Nationally representative study enables researchers to examine differences in the national prevalence of dementia and MCI.
In the first nationally representative study of cognitive impairment prevalence in more than 20 years, Columbia University researchers have found almost 10% of US adults aged 65 and older have dementia, while another 22% have mild cognitive impairment (MCI). People with dementia and mild cognitive impairment are more likely to be older, have lower levels of education and to be Black or Hispanic. Men and women have similar rates of dementia and mild cognitive impairment.
Longevity.Technology: Although dementia and mild cognitive impairment are known to be common in the US, accurate, up-to-date measures of their national prevalence were scarce. Research needs representative data, but existing data sets have sometimes excluded certain groups of people or failed to include them through sampling methods.

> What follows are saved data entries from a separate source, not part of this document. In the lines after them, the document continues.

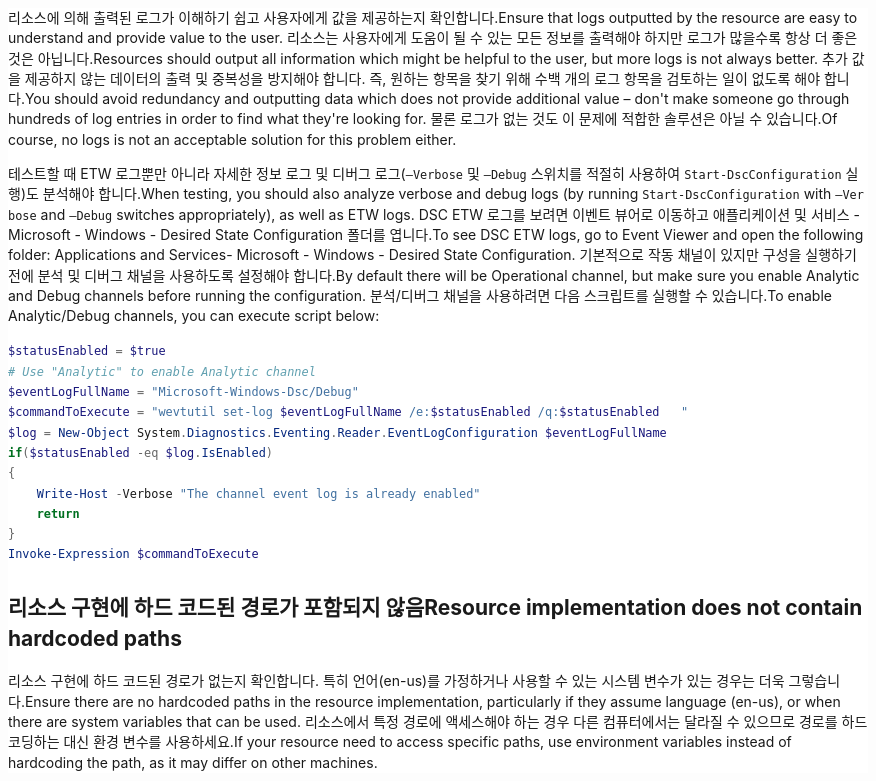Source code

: <span data-ttu-id="17128-201">리소스에 의해 출력된 로그가 이해하기 쉽고 사용자에게 값을 제공하는지 확인합니다.</span><span class="sxs-lookup"><span data-stu-id="17128-201">Ensure that logs outputted by the resource are easy to understand and provide value to the user.</span></span> <span data-ttu-id="17128-202">리소스는 사용자에게 도움이 될 수 있는 모든 정보를 출력해야 하지만 로그가 많을수록 항상 더 좋은 것은 아닙니다.</span><span class="sxs-lookup"><span data-stu-id="17128-202">Resources should output all information which might be helpful to the user, but more logs is not always better.</span></span> <span data-ttu-id="17128-203">추가 값을 제공하지 않는 데이터의 출력 및 중복성을 방지해야 합니다. 즉, 원하는 항목을 찾기 위해 수백 개의 로그 항목을 검토하는 일이 없도록 해야 합니다.</span><span class="sxs-lookup"><span data-stu-id="17128-203">You should avoid redundancy and outputting data which does not provide additional value – don't make someone go through hundreds of log entries in order to find what they're looking for.</span></span> <span data-ttu-id="17128-204">물론 로그가 없는 것도 이 문제에 적합한 솔루션은 아닐 수 있습니다.</span><span class="sxs-lookup"><span data-stu-id="17128-204">Of course, no logs is not an acceptable solution for this problem either.</span></span>

<span data-ttu-id="17128-205">테스트할 때 ETW 로그뿐만 아니라 자세한 정보 로그 및 디버그 로그(`–Verbose` 및 `–Debug` 스위치를 적절히 사용하여 `Start-DscConfiguration` 실행)도 분석해야 합니다.</span><span class="sxs-lookup"><span data-stu-id="17128-205">When testing, you should also analyze verbose and debug logs (by running `Start-DscConfiguration` with `–Verbose` and `–Debug` switches appropriately), as well as ETW logs.</span></span> <span data-ttu-id="17128-206">DSC ETW 로그를 보려면 이벤트 뷰어로 이동하고 애플리케이션 및 서비스 - Microsoft - Windows - Desired State Configuration 폴더를 엽니다.</span><span class="sxs-lookup"><span data-stu-id="17128-206">To see DSC ETW logs, go to Event Viewer and open the following folder: Applications and Services- Microsoft - Windows - Desired State Configuration.</span></span>  <span data-ttu-id="17128-207">기본적으로 작동 채널이 있지만 구성을 실행하기 전에 분석 및 디버그 채널을 사용하도록 설정해야 합니다.</span><span class="sxs-lookup"><span data-stu-id="17128-207">By default there will be Operational channel, but make sure you enable Analytic and Debug channels before running the configuration.</span></span>
<span data-ttu-id="17128-208">분석/디버그 채널을 사용하려면 다음 스크립트를 실행할 수 있습니다.</span><span class="sxs-lookup"><span data-stu-id="17128-208">To enable Analytic/Debug channels, you can execute script below:</span></span>

```powershell
$statusEnabled = $true
# Use "Analytic" to enable Analytic channel
$eventLogFullName = "Microsoft-Windows-Dsc/Debug"
$commandToExecute = "wevtutil set-log $eventLogFullName /e:$statusEnabled /q:$statusEnabled   "
$log = New-Object System.Diagnostics.Eventing.Reader.EventLogConfiguration $eventLogFullName
if($statusEnabled -eq $log.IsEnabled)
{
    Write-Host -Verbose "The channel event log is already enabled"
    return
}
Invoke-Expression $commandToExecute
```

## <a name="resource-implementation-does-not-contain-hardcoded-paths"></a><span data-ttu-id="17128-209">리소스 구현에 하드 코드된 경로가 포함되지 않음</span><span class="sxs-lookup"><span data-stu-id="17128-209">Resource implementation does not contain hardcoded paths</span></span>

<span data-ttu-id="17128-210">리소스 구현에 하드 코드된 경로가 없는지 확인합니다. 특히 언어(en-us)를 가정하거나 사용할 수 있는 시스템 변수가 있는 경우는 더욱 그렇습니다.</span><span class="sxs-lookup"><span data-stu-id="17128-210">Ensure there are no hardcoded paths in the resource implementation, particularly if they assume language (en-us), or when there are system variables that can be used.</span></span>
<span data-ttu-id="17128-211">리소스에서 특정 경로에 액세스해야 하는 경우 다른 컴퓨터에서는 달라질 수 있으므로 경로를 하드코딩하는 대신 환경 변수를 사용하세요.</span><span class="sxs-lookup"><span data-stu-id="17128-211">If your resource need to access specific paths, use environment variables instead of hardcoding the path, as it may differ on other machines.</span></span>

Data is more than just numbers; truly understanding the needs of a population – and the needs of all its members – could help research move to a more effective method of identifying, slowing and maybe even treating dementia.
Dementia is characterised by cognitive difficulties that begin in adulthood and affect a person’s ability to independently perform everyday activities. Mild cognitive impairment is a classification assigned to people who are thought to be transitioning between normal aging and dementia, but not everyone who has mild cognitive impairment will go on to develop dementia.
The Columbia study was based on data on 3,500 individuals enrolled in the nationally representative Health and Retirement Study. Between 2016 and 2017, each participant completed a comprehensive set of neuropsychological tests and in-depth interviews, which were used to develop an algorithm for diagnosing dementia or mild cognitive impairment.
Dementia rate 35% among people in their 90s
Rates of dementia and mild cognitive impairment rose sharply with age: 3% of people between 65 and 69 had dementia, rising to 35% for people age 90 and over .
“Such data are critical for understanding the causes, costs, and consequences of dementia and mild cognitive impairment in the United States, and for informing policies aimed at reducing their impact on patients, families, and public programs,” says Jennifer J Manly, PhD, the study’s lead author and professor of neuropsychology in neurology at the Gertrude H Sergievsky Center and the Taub Institute for Research on Alzheimer’s Disease and the Aging Brain at Columbia University.
“With increasing longevity and the aging of the Baby Boom generation, cognitive impairment is projected to increase significantly over the next few decades, affecting individuals, families, and programs that provide care and services for people with dementia,” Manly says .
The economic impact of dementia, including unpaid family caregiving, is estimated to be $257 billion per year in the US and $800 billion worldwide.
Disparities in cognitive impairment are driven by exposure to structural and social inequalities
Unlike previous large studies of dementia in the US, participants in the new study are representative of older adults, enabling researchers to examine differences in the national prevalence of dementia and mild cognitive impairment by age, race and ethnicity, sex and education.
The data show a disproportionate burden of dementia among older adults who self-identified as Black or African American, of mild cognitive impairment among older adults who identify as Hispanic, and both categories of cognitive impairment among people who had fewer opportunities to obtain education.
|Less than high school||13%||30%|
|College degree or more||9%||21%|
“Dementia research in general has largely focused on college-educated people who are racialized as white,” says Manly. “This study is representative of the population of older adults and includes groups that have been historically excluded from dementia research but are at higher risk of developing cognitive impairment because of structural racism and income inequality. If we’re interested in increasing brain health equity in later life, we need to know where we stand now and where to direct our resources.”